Data monitoring company Markit said the eurozone economy maintained its resilience despite Britain’s shock vote to leave the EU, with a strong showing from France as well as powerhouse Germany.
Markit said the preliminary August reading for its Composite Purchasing Managers Index (PMI) for the eurozone rose to a seven-month-high of 53.3 points, up from 53.2 in July.
The PMI measures companies’ readiness to spend on their business and so gives a good idea of how the underlying economy is performing before official statistics are compiled and released.
Any reading above 50 points indicates the economy is expanding.

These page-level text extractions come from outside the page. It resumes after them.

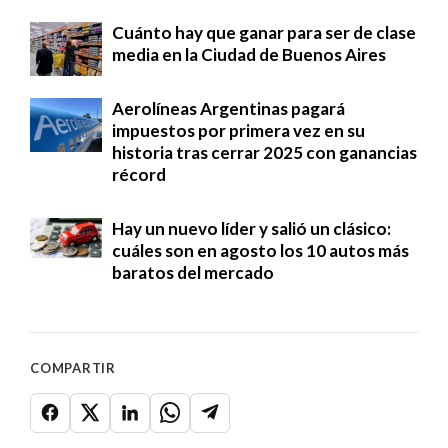
Cuánto hay que ganar para ser de clase
media en la Ciudad de Buenos Aires
Aerolíneas Argentinas pagará
impuestos por primera vez en su
historia tras cerrar 2025 con ganancias
récord
Hay un nuevo líder y salió un clásico:
cuáles son en agosto los 10 autos más
baratos del mercado
COMPARTIR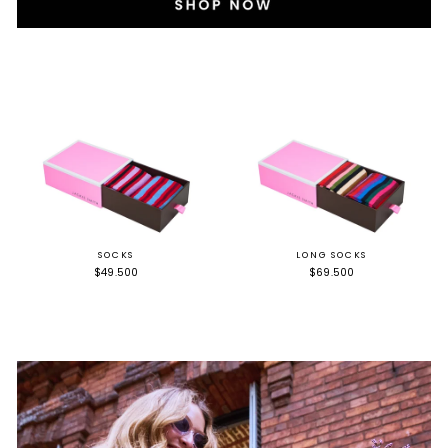
SOCKS
LONG SOCKS
$49.500
$69.500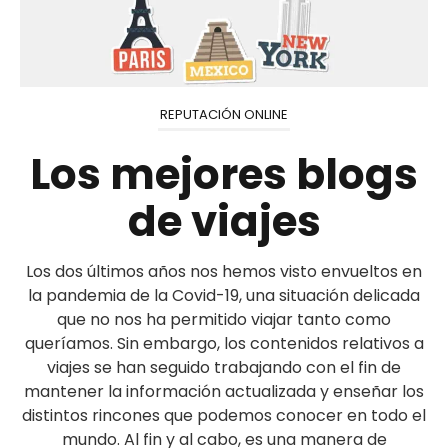
REPUTACIÓN ONLINE
Los mejores blogs
de viajes
Los dos últimos años nos hemos visto envueltos en
la pandemia de la Covid-19, una situación delicada
que no nos ha permitido viajar tanto como
queríamos. Sin embargo, los contenidos relativos a
viajes se han seguido trabajando con el fin de
mantener la información actualizada y enseñar los
distintos rincones que podemos conocer en todo el
mundo. Al fin y al cabo, es una manera de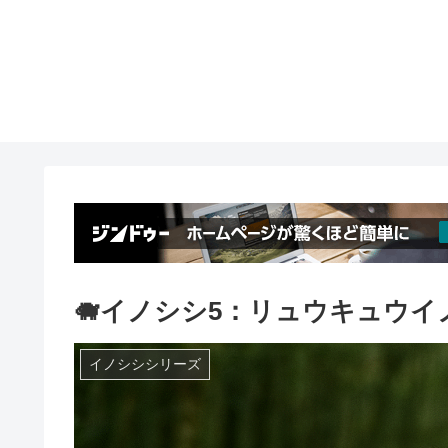
🐗イノシシ5：リュウキュウイ
イノシシシリーズ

Markit chief economist Chris Williamson said the eurozone economy “remains on a steady growth path in the third quarter, with no signs of the recovery being derailed by ‘Brexit’ uncertainty.”

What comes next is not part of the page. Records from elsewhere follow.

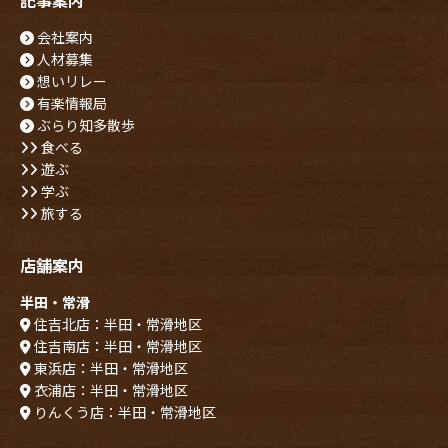
会社案内
人材募集
想いリレー
有楽情報局
ぶらり知多散歩
食べる
遊ぶ
学ぶ
旅する
店舗案内
半田・常滑
住吉北店：半田・常滑地区
住吉南店：半田・常滑地区
東浜店：半田・常滑地区
衣浦店：半田・常滑地区
りんくう店：半田・常滑地区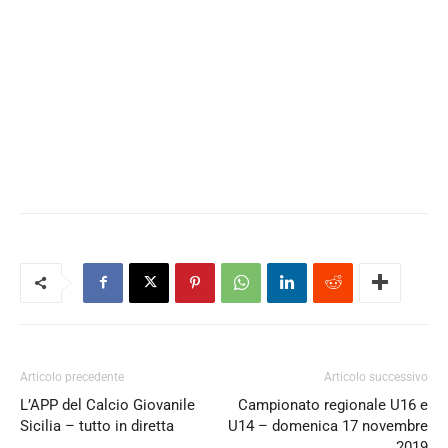
Articolo precedente
Articolo successivo
L’APP del Calcio Giovanile
Campionato regionale U16 e
Sicilia – tutto in diretta
U14 – domenica 17 novembre
2019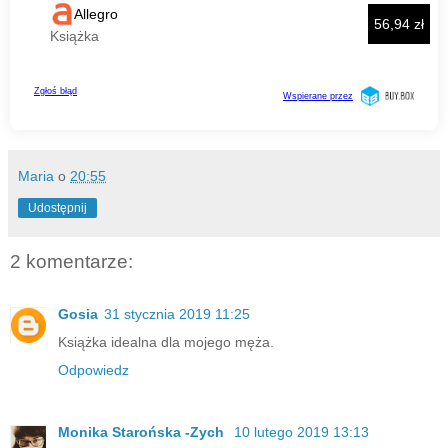
Maria
o
20:55
Udostępnij
2 komentarze:
Gosia
31 stycznia 2019 11:25
Książka idealna dla mojego męża.
Odpowiedz
Monika Starońska -Zych
10 lutego 2019 13:13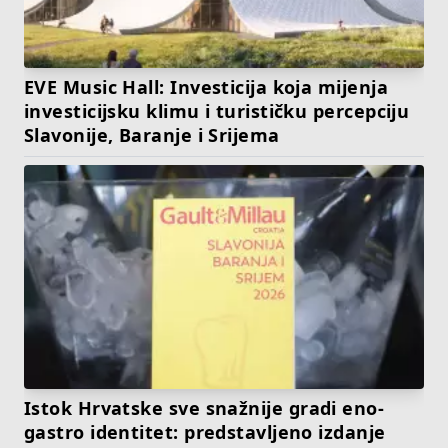
EVE Music Hall: Investicija koja mijenja
investicijsku klimu i turističku percepciju
Slavonije, Baranje i Srijema
Istok Hrvatske sve snažnije gradi eno-
gastro identitet: predstavljeno izdanje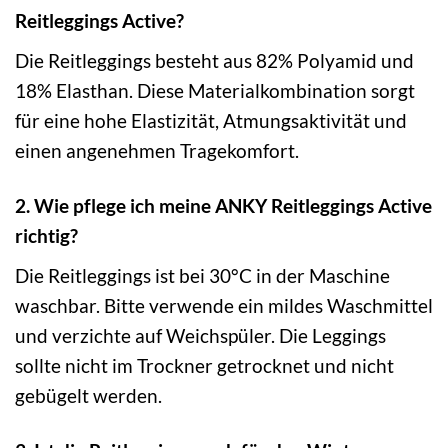
Reitleggings Active?
Die Reitleggings besteht aus 82% Polyamid und
18% Elasthan. Diese Materialkombination sorgt
für eine hohe Elastizität, Atmungsaktivität und
einen angenehmen Tragekomfort.
2. Wie pflege ich meine ANKY Reitleggings Active
richtig?
Die Reitleggings ist bei 30°C in der Maschine
waschbar. Bitte verwende ein mildes Waschmittel
und verzichte auf Weichspüler. Die Leggings
sollte nicht im Trockner getrocknet und nicht
gebügelt werden.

Williamson said the better-than-expected July figures suggested the eurozone economy was growing at “1.2 percent (over 12 months), which is similar to that seen on average over the first half of the year.”

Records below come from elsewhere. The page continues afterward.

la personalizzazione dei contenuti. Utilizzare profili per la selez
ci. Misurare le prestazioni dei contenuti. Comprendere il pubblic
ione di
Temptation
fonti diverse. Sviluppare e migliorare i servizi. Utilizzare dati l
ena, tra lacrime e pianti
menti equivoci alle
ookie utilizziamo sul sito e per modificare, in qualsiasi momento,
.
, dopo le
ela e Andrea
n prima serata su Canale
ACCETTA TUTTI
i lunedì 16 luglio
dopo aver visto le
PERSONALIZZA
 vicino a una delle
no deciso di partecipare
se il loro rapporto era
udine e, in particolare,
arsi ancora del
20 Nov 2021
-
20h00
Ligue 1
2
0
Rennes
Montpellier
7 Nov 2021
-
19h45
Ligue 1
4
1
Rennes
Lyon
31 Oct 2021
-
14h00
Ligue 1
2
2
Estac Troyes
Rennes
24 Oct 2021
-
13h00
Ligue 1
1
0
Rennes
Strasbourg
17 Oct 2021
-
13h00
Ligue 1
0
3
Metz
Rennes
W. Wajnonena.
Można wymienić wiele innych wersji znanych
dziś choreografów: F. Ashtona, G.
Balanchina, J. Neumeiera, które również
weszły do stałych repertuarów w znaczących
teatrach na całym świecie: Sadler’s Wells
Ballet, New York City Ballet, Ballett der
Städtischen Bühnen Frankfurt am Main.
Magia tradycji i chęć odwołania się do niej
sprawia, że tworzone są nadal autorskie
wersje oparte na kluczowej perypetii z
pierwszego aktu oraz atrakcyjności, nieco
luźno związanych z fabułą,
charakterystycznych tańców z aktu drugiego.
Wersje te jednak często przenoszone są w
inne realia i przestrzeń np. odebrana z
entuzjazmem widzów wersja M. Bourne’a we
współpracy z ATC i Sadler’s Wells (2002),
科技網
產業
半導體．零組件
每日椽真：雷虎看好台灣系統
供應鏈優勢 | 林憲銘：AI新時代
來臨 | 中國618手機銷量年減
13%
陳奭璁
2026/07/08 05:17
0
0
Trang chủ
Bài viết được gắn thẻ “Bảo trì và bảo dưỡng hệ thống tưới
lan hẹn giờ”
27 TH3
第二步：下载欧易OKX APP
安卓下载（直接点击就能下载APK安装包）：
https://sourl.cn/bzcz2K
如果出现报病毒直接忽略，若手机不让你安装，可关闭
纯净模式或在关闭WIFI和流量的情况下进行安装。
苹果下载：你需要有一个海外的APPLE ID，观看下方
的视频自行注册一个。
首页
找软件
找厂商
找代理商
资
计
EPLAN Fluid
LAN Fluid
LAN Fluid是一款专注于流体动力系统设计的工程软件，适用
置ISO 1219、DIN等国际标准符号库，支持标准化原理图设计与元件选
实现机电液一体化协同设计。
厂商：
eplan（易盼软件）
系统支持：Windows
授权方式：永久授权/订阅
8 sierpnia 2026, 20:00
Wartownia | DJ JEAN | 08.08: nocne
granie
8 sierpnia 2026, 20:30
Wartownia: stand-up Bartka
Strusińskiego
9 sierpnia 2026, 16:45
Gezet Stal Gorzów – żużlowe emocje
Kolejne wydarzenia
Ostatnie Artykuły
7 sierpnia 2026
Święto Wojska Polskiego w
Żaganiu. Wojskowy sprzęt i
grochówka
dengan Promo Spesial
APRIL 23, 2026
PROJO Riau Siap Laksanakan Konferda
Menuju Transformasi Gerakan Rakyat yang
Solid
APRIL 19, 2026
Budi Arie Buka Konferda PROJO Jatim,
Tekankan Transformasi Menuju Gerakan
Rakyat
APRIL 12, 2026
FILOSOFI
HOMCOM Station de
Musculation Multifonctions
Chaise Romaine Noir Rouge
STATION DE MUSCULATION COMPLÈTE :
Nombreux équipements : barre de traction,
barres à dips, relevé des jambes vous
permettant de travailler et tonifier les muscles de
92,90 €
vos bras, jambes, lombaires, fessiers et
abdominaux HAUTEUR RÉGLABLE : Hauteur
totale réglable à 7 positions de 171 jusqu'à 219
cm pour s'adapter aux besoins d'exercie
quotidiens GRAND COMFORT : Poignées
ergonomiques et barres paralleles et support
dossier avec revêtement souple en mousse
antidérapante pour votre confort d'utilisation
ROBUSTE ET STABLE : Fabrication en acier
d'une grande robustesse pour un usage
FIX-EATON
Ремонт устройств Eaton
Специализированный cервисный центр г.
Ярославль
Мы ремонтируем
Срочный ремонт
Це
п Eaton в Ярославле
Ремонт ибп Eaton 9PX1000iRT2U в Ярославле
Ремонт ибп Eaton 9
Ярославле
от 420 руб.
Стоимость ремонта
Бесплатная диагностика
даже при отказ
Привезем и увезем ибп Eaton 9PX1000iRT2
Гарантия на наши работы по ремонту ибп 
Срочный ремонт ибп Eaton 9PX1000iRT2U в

The IMF said last month that eurozone growth this year would hit a stronger-than-expected 1.6 percent, instead of the previously forecast 1.5 percent.
The fund warned however that growth in the currency bloc would drop to 1.4 percent next year as the Brexit effects kicked in.
Howard Archer of IHS Insight said the “reasonable” PMI data “suggest the Brexit vote so far has not markedly hampered economic activity.”
The preliminary German composite index fell to a still strong 54.4 points, with companies booking fewer new orders than expected.
France’s PMI jumped to 51.6 points, the struggling economy’s sharpest rise in 10 months.